Background information
- Born: Sarah Cecilia Carr 28 March 1945 (age 81)
- Origin: Muirhead, Scotland
- Genre: Pop
- Occupation: Singer
- Instruments: Vocals, percussion, tambourine
- Years active: 1970–1974 1991–2012 2016-present
- Labels: RCA, Ariola
- Member of: Middle of the Road

= Sally Carr =

Sally Cecilia Carr (born 28 March 1945) is a Scottish singer, best known as the lead singer of the 1970s pop group Middle of the Road.

==Personal life==
Sally Carr was born on 28 March 1945. She has four brothers. Her father was a miner. Her mother, Cecilia, was bedridden. When Carr was a child, the family used to sing around a piano; Carr never had any professional vocal training. As of 2010, Carr was still performing at oldies' concerts.

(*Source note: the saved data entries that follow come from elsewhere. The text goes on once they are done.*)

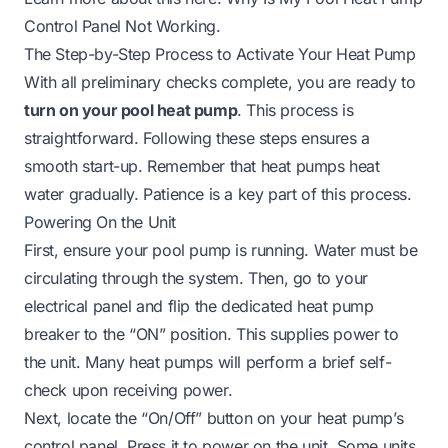
Control Panel Not Working
.
The Step-by-Step Process to Activate Your Heat Pump
With all preliminary checks complete, you are ready to
turn on your pool heat pump
. This process is
straightforward. Following these steps ensures a
smooth start-up. Remember that heat pumps heat
water gradually. Patience is a key part of this process.
Powering On the Unit
First, ensure your pool pump is running. Water must be
circulating through the system. Then, go to your
electrical panel and flip the dedicated heat pump
breaker to the “ON” position. This supplies power to
the unit. Many heat pumps will perform a brief self-
check upon receiving power.
Next, locate the “On/Off” button on your heat pump’s
control panel. Press it to power on the unit. Some units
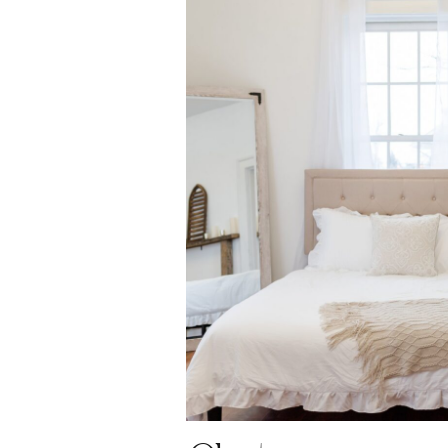
OPEN P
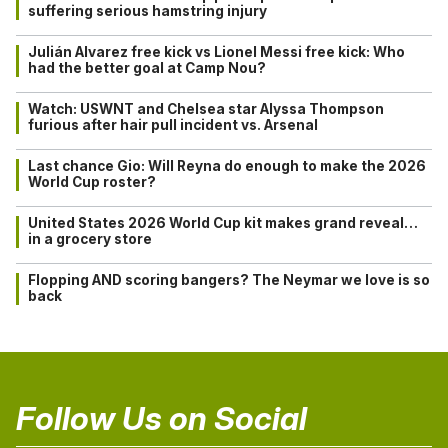
suffering serious hamstring injury
Julián Alvarez free kick vs Lionel Messi free kick: Who
had the better goal at Camp Nou?
Watch: USWNT and Chelsea star Alyssa Thompson
furious after hair pull incident vs. Arsenal
Last chance Gio: Will Reyna do enough to make the 2026
World Cup roster?
United States 2026 World Cup kit makes grand reveal…
in a grocery store
Flopping AND scoring bangers? The Neymar we love is so
back
Follow Us on Social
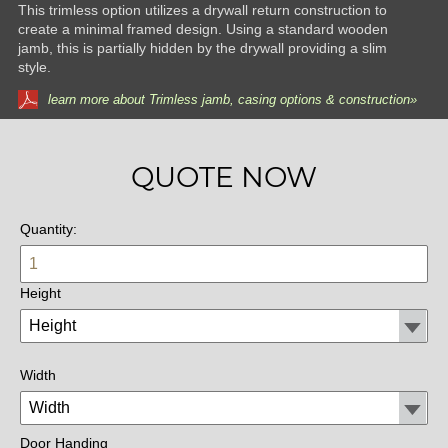
This trimless option utilizes a drywall return construction to
create a minimal framed design. Using a standard wooden
jamb, this is partially hidden by the drywall providing a slim
style.
learn more about Trimless jamb, casing options & construction»
QUOTE NOW
Quantity:
Height
Width
Door Handing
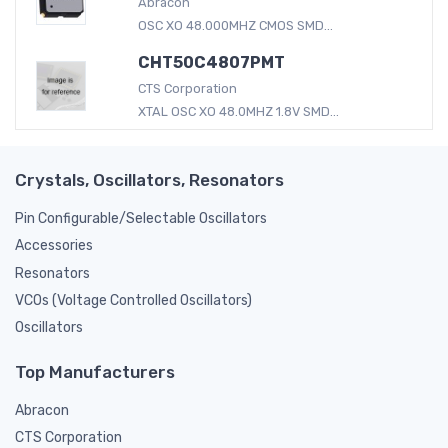
Abracon
OSC XO 48.000MHZ CMOS SMD...
CHT50C4807PMT
CTS Corporation
XTAL OSC XO 48.0MHZ 1.8V SMD...
Crystals, Oscillators, Resonators
Pin Configurable/Selectable Oscillators
Accessories
Resonators
VCOs (Voltage Controlled Oscillators)
Oscillators
Top Manufacturers
Abracon
CTS Corporation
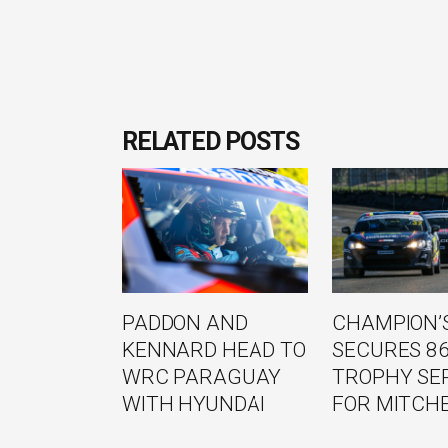
RELATED POSTS
PADDON AND
CHAMPION’S
KENNARD HEAD TO
SECURES 8
WRC PARAGUAY
TROPHY SE
WITH HYUNDAI
FOR MITCH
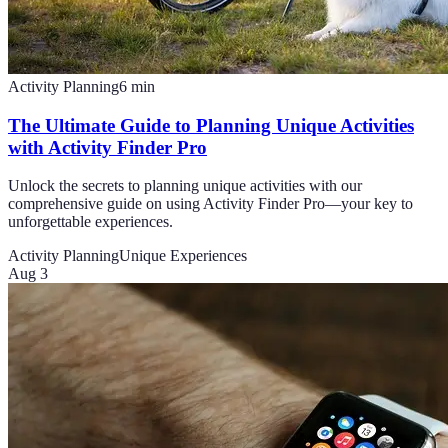
Activity Planning
6
min
The Ultimate Guide to Planning Unique Activities
with Activity Finder Pro
Unlock the secrets to planning unique activities with our
comprehensive guide on using Activity Finder Pro—your key to
unforgettable experiences.
Activity Planning
Unique Experiences
Aug 3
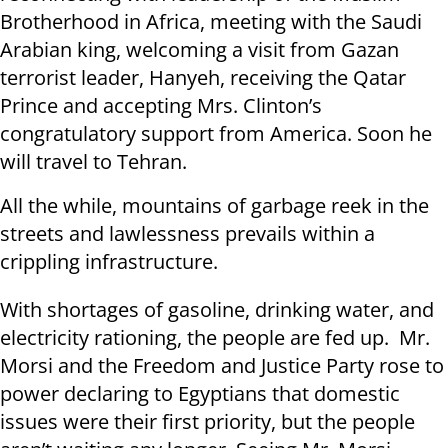
Brotherhood in Africa, meeting with the Saudi
Arabian king, welcoming a visit from Gazan
terrorist leader, Hanyeh, receiving the Qatar
Prince and accepting Mrs. Clinton’s
congratulatory support from America. Soon he
will travel to Tehran.
All the while, mountains of garbage reek in the
streets and lawlessness prevails within a
crippling infrastructure.
With shortages of gasoline, drinking water, and
electricity rationing, the people are fed up. Mr.
Morsi and the Freedom and Justice Party rose to
power declaring to Egyptians that domestic
issues were their first priority, but the people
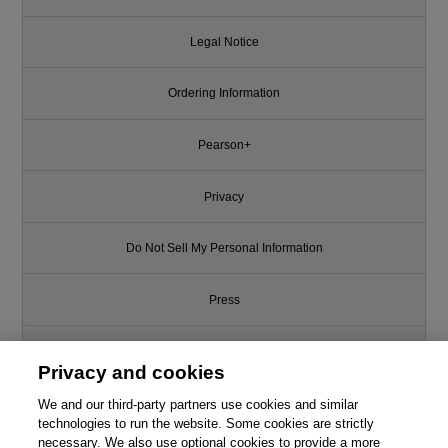
Legal Notice
Ordering Information
Pearson+
Privacy
Do Not Sell My Personal Information
Press
Promotions
Privacy and cookies
Support
We and our third-party partners use cookies and similar
technologies to run the website. Some cookies are strictly
necessary. We also use optional cookies to provide a more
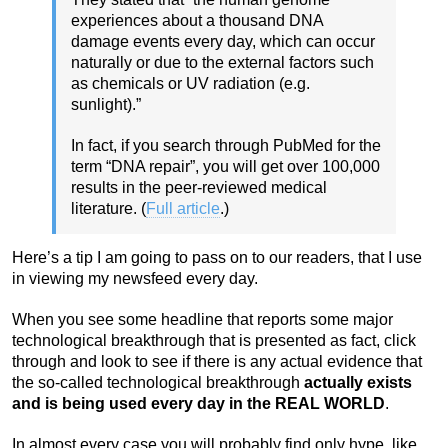
experiences about a thousand DNA
damage events every day, which can occur
naturally or due to the external factors such
as chemicals or UV radiation (e.g.
sunlight).”
In fact, if you search through PubMed for the
term “DNA repair”, you will get over 100,000
results in the peer-reviewed medical
literature. (
Full article
.)
Here’s a tip I am going to pass on to our readers, that I use
in viewing my newsfeed every day.
When you see some headline that reports some major
technological breakthrough that is presented as fact, click
through and look to see if there is any actual evidence that
the so-called technological breakthrough
actually exists
and is being used every day in the REAL WORLD
.
In almost every case you will probably find only hype, like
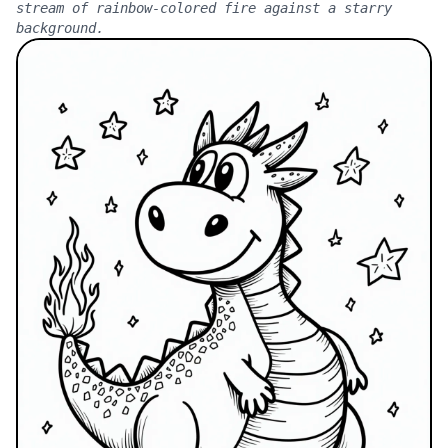
stream of rainbow-colored fire against a starry
background.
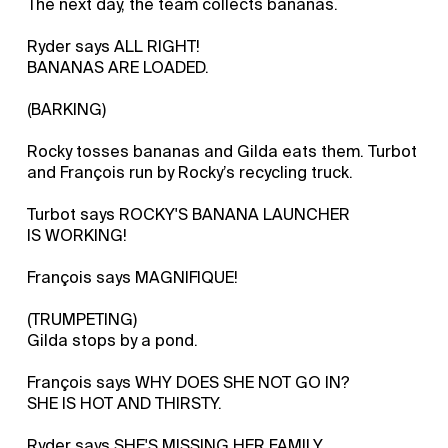
The next day, the team collects bananas.
Ryder says ALL RIGHT!
BANANAS ARE LOADED.
(BARKING)
Rocky tosses bananas and Gilda eats them. Turbot
and François run by Rocky’s recycling truck.
Turbot says ROCKY'S BANANA LAUNCHER
IS WORKING!
François says MAGNIFIQUE!
(TRUMPETING)
Gilda stops by a pond.
François says WHY DOES SHE NOT GO IN?
SHE IS HOT AND THIRSTY.
Ryder says SHE'S MISSING HER FAMILY.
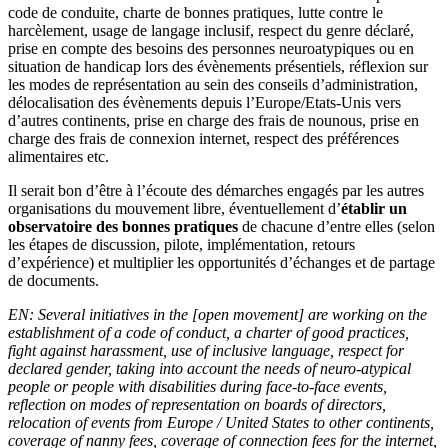
code de conduite, charte de bonnes pratiques, lutte contre le
harcèlement, usage de langage inclusif, respect du genre déclaré,
prise en compte des besoins des personnes neuroatypiques ou en
situation de handicap lors des évènements présentiels, réflexion sur
les modes de représentation au sein des conseils d’administration,
délocalisation des évènements depuis l’Europe/Etats-Unis vers
d’autres continents, prise en charge des frais de nounous, prise en
charge des frais de connexion internet, respect des préférences
alimentaires etc.
Il serait bon d’être à l’écoute des démarches engagés par les autres
organisations du mouvement libre, éventuellement d’
établir un
observatoire des bonnes pratiques
de chacune d’entre elles (selon
les étapes de discussion, pilote, implémentation, retours
d’expérience) et multiplier les opportunités d’échanges et de partage
de documents.
EN: Several initiatives in the [open movement] are working on the
establishment of a code of conduct, a charter of good practices,
fight against harassment, use of inclusive language, respect for
declared gender, taking into account the needs of neuro-atypical
people or people with disabilities during face-to-face events,
reflection on modes of representation on boards of directors,
relocation of events from Europe / United States to other continents,
coverage of nanny fees, coverage of connection fees for the internet,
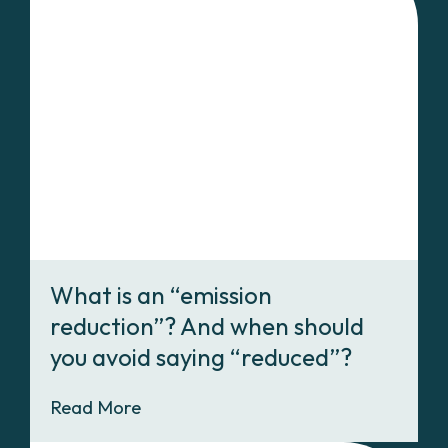
What is an “emission
reduction”? And when should
you avoid saying “reduced”?
Read More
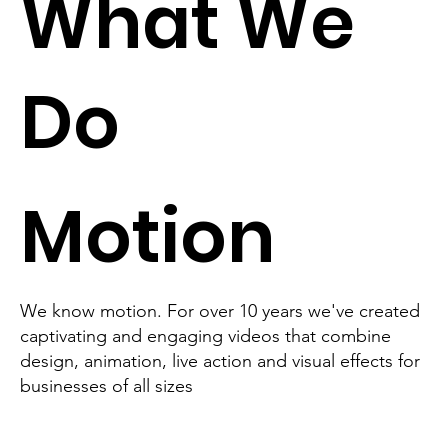
What We
Do
Motion
We know motion. For over 10 years we've created
captivating and engaging videos that combine
design, animation, live action and visual effects for
businesses of all sizes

In 1978, Carr married journalist Chick Young and had a son, Keith, in 1980. They separated in 1984 but did not divorce and remained friends. On 18 January 2001, Keith was killed in a motorbike accident.

Carr suffered from a brain hemorrhage in 2012 and a stroke later, prompting her retirement from Middle of the Road. She later rejoined after her recovery in 2016.

==Music==
Carr's first group was The Southerners. In 1971, the group Middle of the Road was formed, and Carr had success with songs such as "Soley Soley" and "Chirpy Chirpy Cheep Cheep". Following the death of her mother Cecilia, Carr found it difficult to sing the lines "Where's your Mama gone?" and "Woke up this morning and my Mama was gone" from that song.